To Doerr, who had first become interested in the movement after a sixth grade project on greenhouse gases, this was the issue of her generation, and she became determined to help more young people get involved.
She found that most people her age fall into two camps: those for whom climate change is just barely sitting on the fringe of their consciousness and those who know and care, but don't know what action to take.
"We're told, change your light bulb, buy a hybrid," Doerr said. "But most people who know the severity of the problem want to know how to do more."
She wanted to find a way she could inspire young people without enough information, and to connect with those who wanted to do something about climate change, but maybe didn't know what to do. So she revamped the Inconvenient Truth speech to be shorter, snappier and youth-focused and took the new talk, Inconvenient Youth, on the road.
She's teamed up with California band KSM and the other Inconvenient Youth trainees to take the message that this is a problem we can do something about across the United States.
For the most part, Doerr said, the youth she talks with are excited and enthusiastic, and many of them are "chomping at the bit" to get to work on solving the problem.
"They have not yet been given the resources to do something about it," Doerr said. "They want to know how they can get involved on a bigger scale."

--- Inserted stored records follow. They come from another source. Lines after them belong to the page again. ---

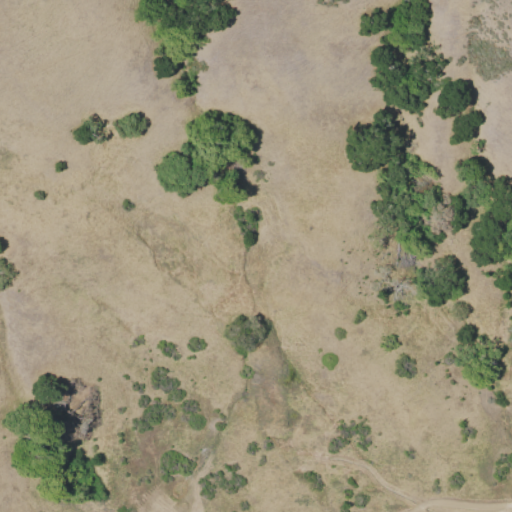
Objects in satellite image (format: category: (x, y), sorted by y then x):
park: (255, 255)
road: (455, 502)
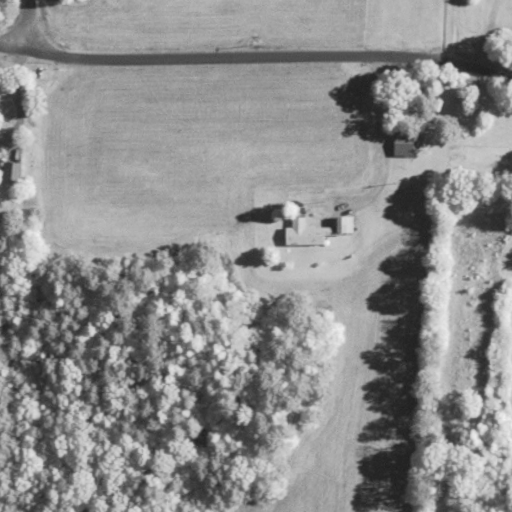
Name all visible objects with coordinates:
road: (42, 23)
road: (258, 35)
building: (402, 146)
building: (315, 232)
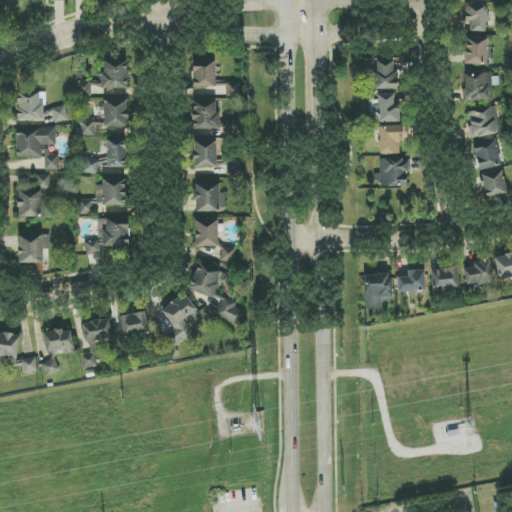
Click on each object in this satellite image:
building: (57, 0)
building: (487, 0)
road: (168, 8)
road: (289, 9)
road: (315, 10)
road: (153, 18)
building: (476, 18)
road: (375, 22)
building: (476, 50)
road: (319, 68)
building: (204, 73)
building: (385, 74)
building: (106, 78)
building: (477, 86)
building: (233, 89)
building: (30, 106)
building: (389, 108)
building: (116, 113)
building: (60, 114)
building: (205, 115)
road: (435, 118)
building: (483, 122)
building: (87, 129)
building: (390, 140)
building: (37, 145)
building: (205, 153)
building: (487, 155)
building: (109, 157)
building: (234, 167)
building: (392, 172)
building: (44, 181)
building: (493, 184)
building: (106, 195)
building: (207, 198)
building: (29, 203)
road: (169, 230)
building: (207, 233)
building: (109, 236)
road: (403, 239)
building: (32, 248)
building: (228, 254)
road: (293, 265)
building: (503, 266)
building: (480, 273)
building: (207, 279)
building: (445, 279)
building: (411, 282)
building: (377, 290)
building: (231, 312)
road: (320, 314)
building: (179, 320)
building: (134, 324)
building: (94, 337)
building: (9, 345)
building: (57, 347)
power tower: (345, 353)
building: (29, 365)
power tower: (121, 395)
power tower: (257, 424)
power tower: (469, 429)
power tower: (343, 490)
road: (235, 508)
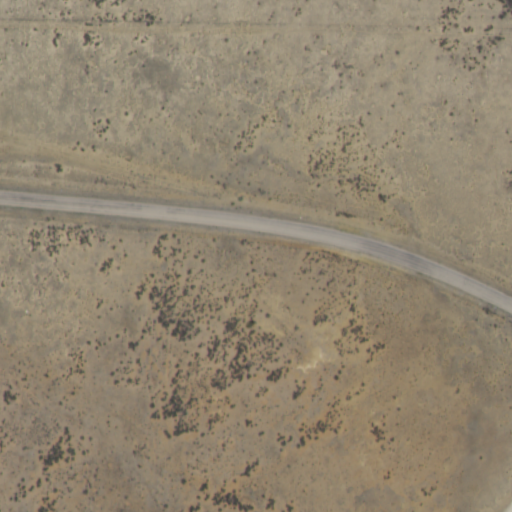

Using the power of the Internet and text messaging, Inconvenient Youth gives these people the knowledge and the tools they need to make a difference in their communities. The organization also has a social networking site where young people can connect with each other, find how-to guides for political action and learn more about the science behind climate change.
Inconvenient Youth is doing something truly worldchanging in that they are disseminating critical information and tools to a portion of the population who arguably needs to get it most. And they are doing it with language and communication methods that this group understands.
Doerr said that she sees clear parallels between the importance of this movement and the movements that took place in the 1960s. Her hope is that people her age wake up and get involved on that kind of level before it's too late.
"These were students whose lives were at risk, and in a different way our lives and our livelihoods also hang in the balance."